* **Exercises**:
**A.** Do these statements agree with the article on FDR and wartime baseball? For each, answer yes or no and quote the deciding words of the article. (i) As a young attorney in New York City, Roosevelt nearly lost his job over trips to Giants games. (ii) Roosevelt played on the baseball team at Harvard. (iii) Landis wrote to Roosevelt in a typed letter.
**B.** Carry the article on FDR and wartime baseball forward from its final sentence.

Prologue Magazine

When FDR Said 'Play Ball'

President Called Baseball a Wartime Morale Booster

Spring 2002, Vol. 34, No. 1

By Gerald Bazer and Steven Culbertson

© 2002 by Gerald Bazer and Steven Culbertson

President Roosevelt throws out the first ball of the 1934 baseball season

President Roosevelt opening the 1934 baseball season in Washington, D.C. The President was a true fan, making eight opening day appearances. (Franklin D. Roosevelt Library)

Like many other Presidents, Franklin D. Roosevelt loved baseball—even though he hadn't played it very well in his youth. As a school boy, he was once assigned to a team called the Bum Base Ball Boys, "made up of about the worst players."1 At Harvard, he ended up not as a player but as manager of the school's team.

Later, as a young attorney in New York City, he almost lost his job because he would sneak off to Giants games at the Polo Grounds.2 As assistant secretary of the navy during the Wilson administration, he substituted for the President in throwing out the first ball for the 1917 season. As President, he made a record eight opening day appearances.

So it should have come as no surprise that Roosevelt would come to baseball's defense when the question arose sixty years ago, soon after the Japanese attack on Pearl Harbor, as to whether the "national pastime" should be suspended since the United States had become fully engaged in World War II.

Of course, the President declared, baseball should continue.

And so it did, throughout the war, even though most of its players, including some future Hall of Famers, traded their baseball cleats for combat boots and hoped that their prowess on the field wouldn't suffer during their time in service.

To Play or Not to Play?

In the late 1930s and early 1940s, America was in love with baseball, a welcome respite from the Great Depression and the war clouds forming over Europe. But many of the big stars of the 1920s and 1930s had already retired by the time fans bade a tearful farewell to the fatally ill Lou Gehrig, even as the stars of the 1940s and 1950s were emerging.

Franklin D. Roosevelt  with his Groton baseball team, ca. 1898

Franklin D. Roosevelt (top center) with his Groton baseball team, ca. 1898. (Franklin D. Roosevelt Library)

After the attack on Pearl Harbor, which finally drew the United States into the world conflict, life in America changed. Able-bodied men were quickly being drafted into the armed forces, essential materials were being rationed, and priorities everywhere were shifting—from the highest levels of government to average families. Wartime required a change in the regular way of doing things, and people were willing to make sacrifices.

In January 1942, Judge Kenesaw Mountain Landis, the legendary commissioner of baseball, sent Roosevelt a handwritten letter, asking if major league baseball should be suspended for the duration of the war." The time is approaching when, in ordinary conditions, our teams would be heading for Spring training camps. However, inasmuch as these are not ordinary times, I venture to ask what you have in mind as to whether professional baseball should continue to operate," Landis wrote. "Of course, my inquiry does not relate at all to individual members of this organization, whose status, in the emergency, is fixed by law operating upon all citizens"3 Landis closed his letter: "Health and strength to you—and whatever else it takes to do this job."

* **Information provided**:

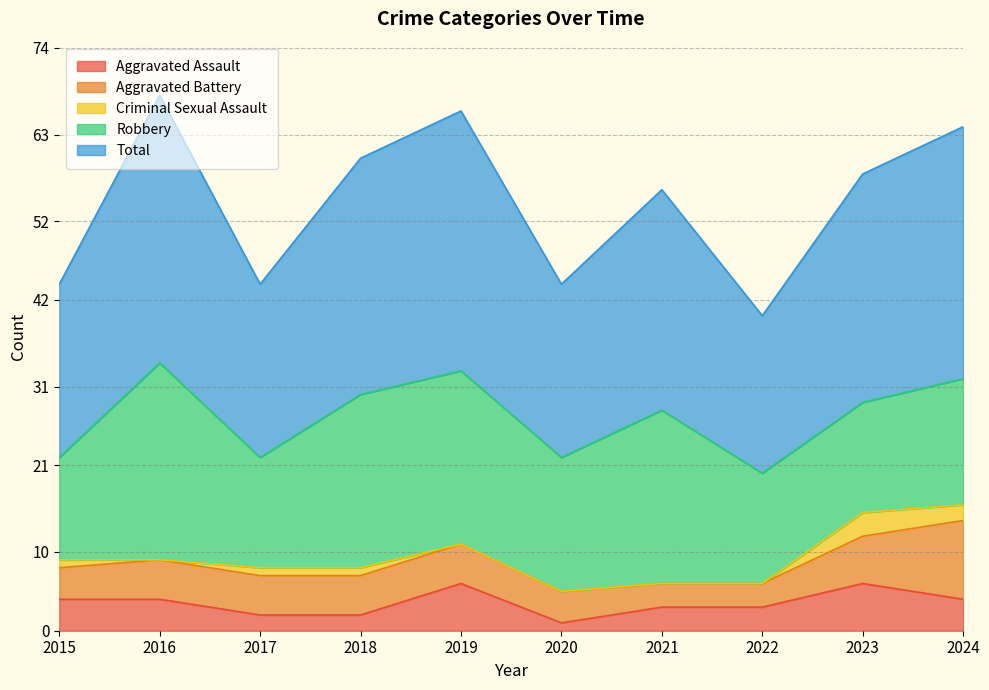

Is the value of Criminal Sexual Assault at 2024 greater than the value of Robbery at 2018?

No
* * *
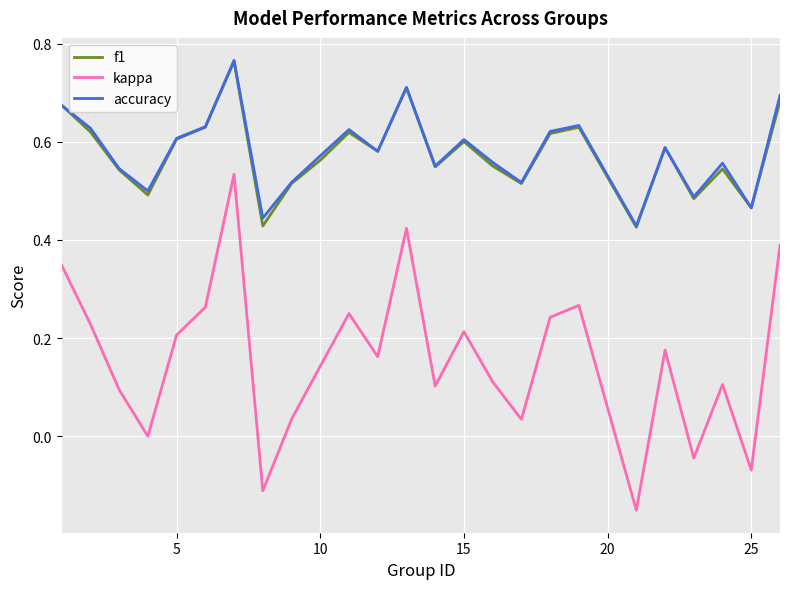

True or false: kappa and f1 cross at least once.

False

* **Written responses**:
**A.**
(i) Yes: "he almost lost his job because he would sneak off to Giants games at the Polo Grounds"
(ii) No: "At Harvard, he ended up not as a player but as manager of the school's team."
(iii) No: "sent Roosevelt a handwritten letter"

**B.**
Roosevelt's answer went out the next day. It left no doubt where the former "Bum Base Ball Boy" stood on the matter. "I honestly feel that it would be best for the country to keep baseball going," he wrote Landis in what has become known as "the green light letter." The President continued: "There will be fewer people unemployed and everybody will work longer hours and harder than ever before. And that means that they ought to have a chance for recreation and for taking their minds off their work even more than before."4

The President noted that going to a game was recreation that did not last more than two to two and a half hours and was not very expensive for Americans. "Here is another way of looking at it," he suggested. "If 300 teams use 5,000 or 6,000 players, these players are a definite recreational asset to at least 20,000,000 of their fellow citizens. And that, in my judgment, is thoroughly worthwhile." Roosevelt also asked if there could be more night games "because it gives an opportunity to the day shift to see a game occasionally."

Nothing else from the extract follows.